What is DATA? Where does it come from?
What happens, if you have finished all 1000 loop iterations, without 
timer interrupt?

Oliver

>> if(PORTD & (1<<DATA))
>I should have explained, DATA is just the bitnumber where in PORTD the
>data comes in.

Well, in PORTD never anything will come in...

Again my question: Why can't you do the bitshifting stuff after the 
measurement loop has finished? This would reduce the required cycles in 
the measurement loop significantly.

Oliver

hi all
I'm using this macro for long time.

1

#define checkbit(byte,bit) byte&(1<<bit)

2

#define bitcopy(dest_byte,dest_bit,src_byte,src_bit) dest_byte=checkbit(src_byte,src_bit)?dest_byte|(1<<src_bit):dest_byte&~(1<<src_bit)

but i didn't test its assembly equal.
i hope helped you.

If you really need to quench out the last bit of performance, you can 
use some GCC fu:
 

1

/* In some header */

2

#include <stdint.h>

3

4

/* Same as  1 << (n % 8))  */

5

static __inline__ __attribute__((__always_inline__))

6

uint8_t bitmask_asm (uint8_t n)

7

{

8

    uint8_t mask;

9

    __asm__ ("ldi  %0, 1 << 1  $"

10

             "sbrs %1, 1       $"

11

             "clr  %0          $"

12

             "sbrc %0, 0       $"

13

             "lsl  %0          $"

14

             "sbrc %1, 2       $"

15

             "swap %0"

16

             : "=&d" (mask) : "r" (n));

17

    return mask;

18

}

19

20

/* Same as  1 << (n % 8))  */

21

static __inline__ __attribute__((__always_inline__))

22

uint8_t bitmask (uint8_t n)

23

{

24

    return __builtin_constant_p (n) ? (1 << (n % 8)) : bitmask_asm (n);

25

}

26

27

/* I some module */

28

#include <avr/io.h>

29

30

void set (uint8_t data, uint8_t x)

31

{

32

    extern uint8_t c;

33

34

    PORTB |= bitmask (1+2+3);

35

    PORTB |= bitmask (data);

36

    PORTB &= ~bitmask (1+2+3);

37

38

    if (PORTB & bitmask (data))

39

        c |= bitmask (x);

40

}

 
Compiling this with an optimizing avr-gcc yields, here with version 4.7:
 

1

set:

2

  sbi 0x18,6   ;  11  *sbi  [length = 1]

3

  in r25,0x18   ;  13  movqi_insn/4  [length = 1]

4

  mov r18,r24   ;  51  movqi_insn/1  [length = 1]

5

/* #APP */

6

  ldi  r24, 1 << 1

7

  sbrs r18, 1

8

  clr  r24

9

  sbrc r24, 0

10

  lsl  r24

11

  sbrc r18, 2

12

  swap r24

13

/* #NOAPP */

14

  or r25,r24   ;  16  iorqi3/1  [length = 1]

15

  out 0x18,r25   ;  18  movqi_insn/3  [length = 1]

16

  cbi 0x18,6   ;  23  *cbi  [length = 1]

17

  in r25,0x18   ;  25  movqi_insn/4  [length = 1]

18

  and r25,r24   ;  28  andqi3/1  [length = 1]

19

  breq .L1   ;  30  branch  [length = 1]

20

/* #APP */

21

  ldi  r25, 1 << 1

22

  sbrs r22, 1

23

  clr  r25

24

  sbrc r25, 0

25

  lsl  r25

26

  sbrc r22, 2

27

  swap r25

28

/* #NOAPP */

29

  lds r24,c   ;  34  movqi_insn/4  [length = 2]

30

  or r24,r25   ;  35  iorqi3/1  [length = 1]

31

  sts c,r24   ;  36  movqi_insn/3  [length = 2]

32

.L1:

33

  ret   ;  54  return  [length = 1]

 
In the 1st and 3rd call of bitmask the argument is known at compile 
time and the compiler can fold the expressions to SBI resp. CBI.

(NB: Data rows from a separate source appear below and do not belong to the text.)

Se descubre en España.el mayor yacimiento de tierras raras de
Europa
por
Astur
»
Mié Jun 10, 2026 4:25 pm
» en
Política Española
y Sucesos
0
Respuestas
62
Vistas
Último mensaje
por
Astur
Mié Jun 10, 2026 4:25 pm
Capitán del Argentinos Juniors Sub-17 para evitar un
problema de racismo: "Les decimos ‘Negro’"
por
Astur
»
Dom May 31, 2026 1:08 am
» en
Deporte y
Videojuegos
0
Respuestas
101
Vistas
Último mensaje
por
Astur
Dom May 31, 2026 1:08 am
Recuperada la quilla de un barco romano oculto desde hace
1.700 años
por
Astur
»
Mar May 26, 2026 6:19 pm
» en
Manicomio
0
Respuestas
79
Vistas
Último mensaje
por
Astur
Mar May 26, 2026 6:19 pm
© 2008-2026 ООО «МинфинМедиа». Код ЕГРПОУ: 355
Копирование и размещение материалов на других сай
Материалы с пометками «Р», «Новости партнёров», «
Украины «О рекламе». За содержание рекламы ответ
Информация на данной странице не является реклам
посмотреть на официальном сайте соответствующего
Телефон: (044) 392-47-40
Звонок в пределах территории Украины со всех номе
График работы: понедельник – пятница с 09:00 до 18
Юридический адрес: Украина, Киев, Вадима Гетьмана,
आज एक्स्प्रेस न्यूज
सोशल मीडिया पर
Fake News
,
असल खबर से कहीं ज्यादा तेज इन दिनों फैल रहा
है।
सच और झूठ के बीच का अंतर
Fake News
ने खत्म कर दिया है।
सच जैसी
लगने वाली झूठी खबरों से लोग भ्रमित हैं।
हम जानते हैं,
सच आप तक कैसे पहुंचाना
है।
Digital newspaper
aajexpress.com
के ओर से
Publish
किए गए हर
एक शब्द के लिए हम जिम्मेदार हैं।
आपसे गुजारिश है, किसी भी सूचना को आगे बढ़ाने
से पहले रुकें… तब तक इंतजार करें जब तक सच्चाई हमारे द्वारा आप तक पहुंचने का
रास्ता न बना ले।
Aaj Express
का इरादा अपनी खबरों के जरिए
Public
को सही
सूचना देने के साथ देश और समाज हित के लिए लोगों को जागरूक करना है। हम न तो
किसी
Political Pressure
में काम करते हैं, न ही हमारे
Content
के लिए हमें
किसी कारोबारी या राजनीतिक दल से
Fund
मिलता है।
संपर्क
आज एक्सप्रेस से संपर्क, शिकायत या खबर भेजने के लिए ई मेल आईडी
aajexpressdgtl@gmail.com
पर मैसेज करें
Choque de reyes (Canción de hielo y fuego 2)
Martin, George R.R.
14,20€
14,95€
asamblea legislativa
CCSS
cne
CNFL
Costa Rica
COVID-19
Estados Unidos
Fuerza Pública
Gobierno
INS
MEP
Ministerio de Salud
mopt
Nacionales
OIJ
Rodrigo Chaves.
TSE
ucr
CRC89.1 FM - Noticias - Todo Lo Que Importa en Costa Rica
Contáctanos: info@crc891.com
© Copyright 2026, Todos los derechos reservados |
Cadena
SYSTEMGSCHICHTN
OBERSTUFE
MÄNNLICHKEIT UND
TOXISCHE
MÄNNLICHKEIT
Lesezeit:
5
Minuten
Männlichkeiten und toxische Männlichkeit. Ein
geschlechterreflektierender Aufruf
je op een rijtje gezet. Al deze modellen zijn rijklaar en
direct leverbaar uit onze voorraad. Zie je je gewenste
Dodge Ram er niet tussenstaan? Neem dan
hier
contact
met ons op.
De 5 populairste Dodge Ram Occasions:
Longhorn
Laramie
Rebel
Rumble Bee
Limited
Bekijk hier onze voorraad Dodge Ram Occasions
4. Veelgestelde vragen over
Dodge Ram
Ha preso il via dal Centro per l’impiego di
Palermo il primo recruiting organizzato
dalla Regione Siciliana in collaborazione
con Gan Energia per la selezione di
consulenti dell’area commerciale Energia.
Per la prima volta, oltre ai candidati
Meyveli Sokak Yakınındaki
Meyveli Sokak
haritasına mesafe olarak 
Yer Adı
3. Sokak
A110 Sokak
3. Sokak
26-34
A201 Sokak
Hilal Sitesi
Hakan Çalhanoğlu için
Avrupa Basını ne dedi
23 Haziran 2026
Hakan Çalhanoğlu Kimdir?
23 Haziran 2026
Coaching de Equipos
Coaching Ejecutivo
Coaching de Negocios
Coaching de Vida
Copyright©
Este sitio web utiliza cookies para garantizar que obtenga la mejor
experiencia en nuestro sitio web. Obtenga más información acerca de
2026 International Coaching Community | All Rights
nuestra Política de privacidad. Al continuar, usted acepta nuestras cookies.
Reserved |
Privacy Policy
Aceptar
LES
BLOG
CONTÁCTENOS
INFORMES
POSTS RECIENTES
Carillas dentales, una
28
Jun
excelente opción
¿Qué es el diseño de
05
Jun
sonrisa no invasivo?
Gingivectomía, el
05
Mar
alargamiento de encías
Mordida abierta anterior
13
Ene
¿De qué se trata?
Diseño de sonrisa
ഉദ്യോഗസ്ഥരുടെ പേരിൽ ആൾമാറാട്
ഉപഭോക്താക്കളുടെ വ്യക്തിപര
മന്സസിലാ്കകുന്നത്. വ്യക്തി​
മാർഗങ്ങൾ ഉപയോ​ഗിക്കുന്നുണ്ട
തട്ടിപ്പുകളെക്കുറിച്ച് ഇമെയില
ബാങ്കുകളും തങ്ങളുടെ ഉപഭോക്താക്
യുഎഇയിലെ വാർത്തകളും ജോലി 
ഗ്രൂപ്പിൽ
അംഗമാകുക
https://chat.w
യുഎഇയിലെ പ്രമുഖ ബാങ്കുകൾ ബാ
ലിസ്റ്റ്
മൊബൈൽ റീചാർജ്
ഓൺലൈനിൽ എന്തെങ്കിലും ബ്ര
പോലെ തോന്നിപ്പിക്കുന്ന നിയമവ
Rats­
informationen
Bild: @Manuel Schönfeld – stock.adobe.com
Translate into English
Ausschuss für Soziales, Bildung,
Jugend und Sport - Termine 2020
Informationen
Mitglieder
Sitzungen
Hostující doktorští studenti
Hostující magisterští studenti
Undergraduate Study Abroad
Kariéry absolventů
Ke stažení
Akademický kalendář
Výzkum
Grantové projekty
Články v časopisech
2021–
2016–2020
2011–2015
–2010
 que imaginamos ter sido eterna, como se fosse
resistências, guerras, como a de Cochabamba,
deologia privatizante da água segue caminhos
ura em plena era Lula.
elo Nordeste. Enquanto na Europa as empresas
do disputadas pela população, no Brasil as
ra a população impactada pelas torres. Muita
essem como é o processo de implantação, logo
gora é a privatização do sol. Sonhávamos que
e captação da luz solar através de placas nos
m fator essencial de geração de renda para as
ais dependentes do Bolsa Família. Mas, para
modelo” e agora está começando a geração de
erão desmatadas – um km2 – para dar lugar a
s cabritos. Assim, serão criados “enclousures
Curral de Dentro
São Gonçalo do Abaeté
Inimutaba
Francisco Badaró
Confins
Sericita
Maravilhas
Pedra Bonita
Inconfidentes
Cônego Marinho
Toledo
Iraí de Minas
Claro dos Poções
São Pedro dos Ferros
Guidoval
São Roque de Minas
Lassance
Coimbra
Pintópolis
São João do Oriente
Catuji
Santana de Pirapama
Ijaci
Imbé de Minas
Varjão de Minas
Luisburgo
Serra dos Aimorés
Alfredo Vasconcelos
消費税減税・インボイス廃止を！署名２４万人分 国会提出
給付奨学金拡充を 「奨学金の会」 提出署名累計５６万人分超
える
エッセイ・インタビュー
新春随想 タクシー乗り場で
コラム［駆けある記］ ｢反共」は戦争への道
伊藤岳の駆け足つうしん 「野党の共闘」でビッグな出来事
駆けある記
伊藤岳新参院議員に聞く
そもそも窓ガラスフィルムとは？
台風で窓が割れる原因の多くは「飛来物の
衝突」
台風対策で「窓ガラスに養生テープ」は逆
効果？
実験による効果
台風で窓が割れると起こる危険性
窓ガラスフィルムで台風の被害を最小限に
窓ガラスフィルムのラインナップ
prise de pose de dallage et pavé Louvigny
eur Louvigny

If the argument to bitmask is not a compile time constant, then the 
optimized asm sequence will be used.  That sequence takes 7 ticks, and 
you need some additional ticks for IN and OUT.

Notice that in the latter case the port change is not atomic.

Moreover, the asm sequence is only expanded once for data and then 
reused in the remainder.  That's the reason why the asm should not be 
volatile:  The asm is const (like a function can be const) and thus has 
no side effects and can be reused.

For the sake of completeness:

The AVR instruction set provides the BLD and BST operations which allow 
easy transfer of single bits from one register to another, both at 
arbitrary bit positions. They use the T-bit in the SREG which is 
otherwise not used by gcc.

Using inline assembler a single bit can be transferred between two 8-bit 
variables with two instructions in two cycles as simple as:

1

asm volatile (

2

  "bst  %[src],  %[srcbit] \r\n"

3

  "bld  %[dest], %[destbit] \r\n"

4

  : [dest] "+r" (dest)

5

  : [src] "r" (src),

6

    [srcbit] "n" (2),

7

    [destbit] "n" (7)

8

);

Using BLD/BST, no shifts/rotates are needed, and no AND/OR operation 
either. Only the designated bit in dest is affected.